Non-QM lending thrives as brokers adapt to unique borrower needs and market headwinds

Discover how brokers can use non-QM loans to serve investors, self-employed, and non-traditional borrowers in a challenging market

Non-QM lending thrives as brokers adapt to unique borrower needs and market headwinds

Despite the overall headwinds in the mortgage market in 2025, the non-QM space continues to have a strong year. Borrowers seeking investment properties, unique lending solutions, or those unable to qualify for agency loans have helped keep the non-QM sector strong.

Tom Davis (pictured top), chief sales officer at Deephaven Mortgage, believes it is important for mortgage brokers to have access to non-QM loan options to serve customers who might not fit into a conforming agency loan. And he tells brokers that those borrowers are everywhere.

“I would tell you that there's always been this misconception, ‘Well, we don't really run into these borrowers,’ or ‘We don't really have these types of borrowers in our town,’” Davis told Mortgage Professional America. “And the reason that's a misconception is because there are investors in every town in the United States.”

Davis views investor transactions as a significant part of the market, and they often come from individuals with unique financial situations.

“One out of every four deals was an investor transaction last year,” Davis said. “There's high income, high net worth. There are credit event borrowers. We have over 40 million people who were not born in the United States, that’s 14% of our population. There are 18 million self-employed people in the United States who account for 30 million businesses.”

Challenges of non-QM loans

Because non-QM borrowers often rely on non-W2 income, lenders have to sort through a borrower’s file when working to qualify them for a loan.

“And unlike the agencies, non-QM takes a look at the bank statement income, and takes a forensic view on the cash flow of the personal or business bank statements to understand the actual cash flow,” Davis said. “It gives you a really forensic view into the borrower or the business from a cash flow standpoint.”

Because these loans don’t fit into the Fannie Mae or Freddie Mac ecosystem, it takes extra scrutiny in the underwriting process, according to Davis.

“I would say with non-QM, 25% to 30% of deals are done by exceptions,” he said. “With agency, you can’t do exception-based lending, or you have a repurchase. So it comes down to common sense underwriting: compensating factors, assets, lower LTVs, time on the job, residual income, and those sorts of things.”

Managing risk

Davis said one thing the non-QM space has done well is managing risk in lending.
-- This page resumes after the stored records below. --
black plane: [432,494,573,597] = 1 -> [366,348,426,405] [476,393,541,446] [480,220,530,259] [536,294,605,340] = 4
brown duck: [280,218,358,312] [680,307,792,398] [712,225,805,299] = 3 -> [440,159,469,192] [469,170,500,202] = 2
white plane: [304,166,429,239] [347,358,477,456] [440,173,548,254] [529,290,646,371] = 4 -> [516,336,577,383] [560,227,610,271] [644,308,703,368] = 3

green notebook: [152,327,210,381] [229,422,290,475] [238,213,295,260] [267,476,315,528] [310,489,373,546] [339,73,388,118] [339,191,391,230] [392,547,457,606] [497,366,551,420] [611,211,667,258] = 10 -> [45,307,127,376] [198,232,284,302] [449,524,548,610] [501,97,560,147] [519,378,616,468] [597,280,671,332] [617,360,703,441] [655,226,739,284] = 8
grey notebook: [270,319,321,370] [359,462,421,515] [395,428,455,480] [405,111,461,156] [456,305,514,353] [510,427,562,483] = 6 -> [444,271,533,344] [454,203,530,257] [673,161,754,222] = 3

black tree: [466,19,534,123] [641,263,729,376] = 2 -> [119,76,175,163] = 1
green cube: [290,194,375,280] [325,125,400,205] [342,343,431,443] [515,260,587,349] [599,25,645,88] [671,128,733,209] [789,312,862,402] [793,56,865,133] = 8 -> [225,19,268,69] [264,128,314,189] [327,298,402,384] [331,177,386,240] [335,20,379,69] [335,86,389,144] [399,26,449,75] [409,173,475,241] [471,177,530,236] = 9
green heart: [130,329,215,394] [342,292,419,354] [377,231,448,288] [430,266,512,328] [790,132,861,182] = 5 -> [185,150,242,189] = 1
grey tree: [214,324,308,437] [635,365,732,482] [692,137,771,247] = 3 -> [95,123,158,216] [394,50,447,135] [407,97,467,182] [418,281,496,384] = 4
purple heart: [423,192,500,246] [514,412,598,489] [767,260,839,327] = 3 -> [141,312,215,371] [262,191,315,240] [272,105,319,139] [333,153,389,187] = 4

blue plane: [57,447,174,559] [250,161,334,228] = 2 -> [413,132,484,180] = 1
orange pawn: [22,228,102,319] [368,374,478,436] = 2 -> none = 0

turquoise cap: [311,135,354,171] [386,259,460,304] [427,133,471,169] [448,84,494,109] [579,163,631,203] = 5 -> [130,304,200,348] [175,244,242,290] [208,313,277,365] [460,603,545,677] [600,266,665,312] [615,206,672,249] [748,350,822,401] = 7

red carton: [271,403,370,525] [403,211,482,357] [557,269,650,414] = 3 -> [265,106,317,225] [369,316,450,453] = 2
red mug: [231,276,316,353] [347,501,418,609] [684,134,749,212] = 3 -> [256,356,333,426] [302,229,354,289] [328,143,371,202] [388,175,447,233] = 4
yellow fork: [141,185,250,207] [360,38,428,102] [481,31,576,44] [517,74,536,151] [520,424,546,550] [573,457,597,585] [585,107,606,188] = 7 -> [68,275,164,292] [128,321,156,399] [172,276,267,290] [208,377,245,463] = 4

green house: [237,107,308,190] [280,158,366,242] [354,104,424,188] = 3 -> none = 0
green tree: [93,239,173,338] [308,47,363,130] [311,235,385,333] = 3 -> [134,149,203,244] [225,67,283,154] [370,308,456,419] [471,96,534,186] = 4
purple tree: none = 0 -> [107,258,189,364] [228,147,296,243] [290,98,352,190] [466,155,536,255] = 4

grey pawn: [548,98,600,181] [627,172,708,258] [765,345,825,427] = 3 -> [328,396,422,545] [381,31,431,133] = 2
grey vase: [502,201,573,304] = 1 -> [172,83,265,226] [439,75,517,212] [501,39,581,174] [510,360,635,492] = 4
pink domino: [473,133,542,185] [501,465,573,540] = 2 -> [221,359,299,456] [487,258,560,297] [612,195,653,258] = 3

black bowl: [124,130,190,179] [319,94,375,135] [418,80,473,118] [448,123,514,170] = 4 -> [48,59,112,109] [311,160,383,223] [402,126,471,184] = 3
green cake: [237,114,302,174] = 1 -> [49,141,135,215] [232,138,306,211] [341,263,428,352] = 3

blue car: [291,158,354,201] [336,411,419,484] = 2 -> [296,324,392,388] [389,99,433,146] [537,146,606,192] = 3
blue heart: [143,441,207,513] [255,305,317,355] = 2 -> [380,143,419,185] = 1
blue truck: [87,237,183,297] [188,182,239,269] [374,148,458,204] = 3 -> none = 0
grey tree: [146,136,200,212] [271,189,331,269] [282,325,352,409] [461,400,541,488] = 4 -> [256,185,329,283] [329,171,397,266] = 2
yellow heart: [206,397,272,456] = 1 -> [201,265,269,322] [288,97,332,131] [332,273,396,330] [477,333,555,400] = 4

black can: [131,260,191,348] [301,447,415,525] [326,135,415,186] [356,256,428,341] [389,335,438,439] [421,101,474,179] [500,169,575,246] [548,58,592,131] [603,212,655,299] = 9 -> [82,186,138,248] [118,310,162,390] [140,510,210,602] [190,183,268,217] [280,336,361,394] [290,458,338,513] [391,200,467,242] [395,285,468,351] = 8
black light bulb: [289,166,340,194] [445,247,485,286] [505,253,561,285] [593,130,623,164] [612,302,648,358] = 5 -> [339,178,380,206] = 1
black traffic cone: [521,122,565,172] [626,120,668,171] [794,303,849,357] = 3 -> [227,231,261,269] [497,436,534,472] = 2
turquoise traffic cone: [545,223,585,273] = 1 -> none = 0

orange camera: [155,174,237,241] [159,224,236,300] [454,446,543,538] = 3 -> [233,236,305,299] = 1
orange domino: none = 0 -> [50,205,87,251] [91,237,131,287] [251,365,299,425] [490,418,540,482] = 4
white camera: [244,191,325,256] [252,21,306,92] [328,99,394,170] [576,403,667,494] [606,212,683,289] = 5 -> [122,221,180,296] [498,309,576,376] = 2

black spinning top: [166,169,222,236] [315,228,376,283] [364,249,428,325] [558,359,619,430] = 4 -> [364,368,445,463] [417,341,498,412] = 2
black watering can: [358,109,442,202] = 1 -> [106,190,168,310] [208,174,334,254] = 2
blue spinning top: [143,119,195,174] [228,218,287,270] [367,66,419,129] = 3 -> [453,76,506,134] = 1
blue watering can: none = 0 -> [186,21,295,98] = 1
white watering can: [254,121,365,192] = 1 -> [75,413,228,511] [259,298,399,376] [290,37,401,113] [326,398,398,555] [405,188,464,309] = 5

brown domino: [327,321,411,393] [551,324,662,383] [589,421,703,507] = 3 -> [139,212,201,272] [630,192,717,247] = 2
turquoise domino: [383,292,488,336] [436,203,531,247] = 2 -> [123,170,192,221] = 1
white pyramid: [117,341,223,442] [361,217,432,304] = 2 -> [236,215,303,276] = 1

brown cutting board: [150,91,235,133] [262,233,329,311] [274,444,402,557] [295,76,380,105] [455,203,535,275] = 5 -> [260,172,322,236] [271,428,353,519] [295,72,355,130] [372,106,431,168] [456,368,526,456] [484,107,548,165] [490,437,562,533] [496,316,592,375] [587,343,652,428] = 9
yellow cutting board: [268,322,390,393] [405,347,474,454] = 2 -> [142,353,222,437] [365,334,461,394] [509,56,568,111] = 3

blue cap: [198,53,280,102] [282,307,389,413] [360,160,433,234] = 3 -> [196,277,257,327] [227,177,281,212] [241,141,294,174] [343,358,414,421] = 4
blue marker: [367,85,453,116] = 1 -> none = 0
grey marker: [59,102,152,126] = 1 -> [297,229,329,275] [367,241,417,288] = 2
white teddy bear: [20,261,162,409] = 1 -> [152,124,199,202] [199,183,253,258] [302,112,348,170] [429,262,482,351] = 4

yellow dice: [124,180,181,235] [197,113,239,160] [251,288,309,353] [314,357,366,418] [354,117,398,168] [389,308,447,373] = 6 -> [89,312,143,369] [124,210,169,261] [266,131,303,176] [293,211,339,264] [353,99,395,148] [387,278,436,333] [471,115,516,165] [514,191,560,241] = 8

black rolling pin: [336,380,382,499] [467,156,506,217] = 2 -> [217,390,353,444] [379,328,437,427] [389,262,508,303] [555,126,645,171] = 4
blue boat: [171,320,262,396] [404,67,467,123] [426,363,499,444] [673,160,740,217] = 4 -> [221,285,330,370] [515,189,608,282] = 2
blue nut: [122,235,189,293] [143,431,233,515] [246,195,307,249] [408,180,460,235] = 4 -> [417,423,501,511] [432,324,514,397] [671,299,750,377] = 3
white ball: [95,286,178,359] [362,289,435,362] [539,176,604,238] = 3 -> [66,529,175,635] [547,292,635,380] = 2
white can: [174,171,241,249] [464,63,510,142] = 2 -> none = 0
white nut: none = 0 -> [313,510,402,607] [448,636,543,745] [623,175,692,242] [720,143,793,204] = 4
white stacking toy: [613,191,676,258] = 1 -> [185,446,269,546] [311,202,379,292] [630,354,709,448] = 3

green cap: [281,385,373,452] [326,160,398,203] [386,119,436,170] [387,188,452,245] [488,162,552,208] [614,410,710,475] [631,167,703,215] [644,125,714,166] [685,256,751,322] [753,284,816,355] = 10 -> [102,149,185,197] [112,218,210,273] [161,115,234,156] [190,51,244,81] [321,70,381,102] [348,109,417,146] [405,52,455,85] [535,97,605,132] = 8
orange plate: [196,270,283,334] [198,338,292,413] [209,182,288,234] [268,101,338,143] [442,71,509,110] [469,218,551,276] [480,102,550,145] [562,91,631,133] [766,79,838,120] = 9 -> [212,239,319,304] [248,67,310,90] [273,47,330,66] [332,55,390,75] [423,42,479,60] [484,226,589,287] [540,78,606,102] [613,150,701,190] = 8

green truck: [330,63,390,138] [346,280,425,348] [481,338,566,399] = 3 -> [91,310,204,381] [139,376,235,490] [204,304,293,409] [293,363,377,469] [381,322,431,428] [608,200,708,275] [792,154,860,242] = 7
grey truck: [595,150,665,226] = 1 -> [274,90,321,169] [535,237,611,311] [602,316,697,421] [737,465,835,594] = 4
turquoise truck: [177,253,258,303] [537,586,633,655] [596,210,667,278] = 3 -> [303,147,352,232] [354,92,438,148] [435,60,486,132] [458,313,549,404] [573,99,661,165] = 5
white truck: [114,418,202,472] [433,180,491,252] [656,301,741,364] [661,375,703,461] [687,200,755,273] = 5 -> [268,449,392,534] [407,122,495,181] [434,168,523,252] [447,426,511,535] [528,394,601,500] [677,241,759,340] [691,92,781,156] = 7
Experienced companies like Deephaven have been working in the space long enough to understand the type of deals that can be completed without opening themselves up to a risky loan.

“What the non-agency side has done a good job of is just managing risk, for the most part,” he said. “If there are pockets of types of production that aren’t performing, usually you see originators or lenders pull back on these products, because the bonds will not trade favorably. So investors won’t pay up.”

One of the reasons that the industry has improved is the use of technology and artificial intelligence. Davis said not only is that helping companies review borrowers more thoroughly, but also more quickly and at a reduced cost.

“All the pricing engines, the AI is being leveraged in the non-agency space,” Davis said. “I would say five years ago, it would take four hours to underwrite a bank statement type of loan to look at all the deposits. Now, there’s technology that can just go through all the deposits and give you a quicker turnaround on the income. It still requires the underwriter to verify the income, but you’ve seen improvements and enhancements on the tech side.”

Ultimately, Davis hopes that non-agency lending will continue to leverage new technology to keep the industry safe and free from mortgage fraud.

“I think for the most part, the industry has done a really good job managing risk and driving quality paper,” he said. “I think we have to be diligent and continue to be diligent, not just as a non-QM or non-agency, but in the mortgage industry. So, we don’t have a repeat of what we saw in 2008. We’ve got to be diligent to protect the house and protect the industry.”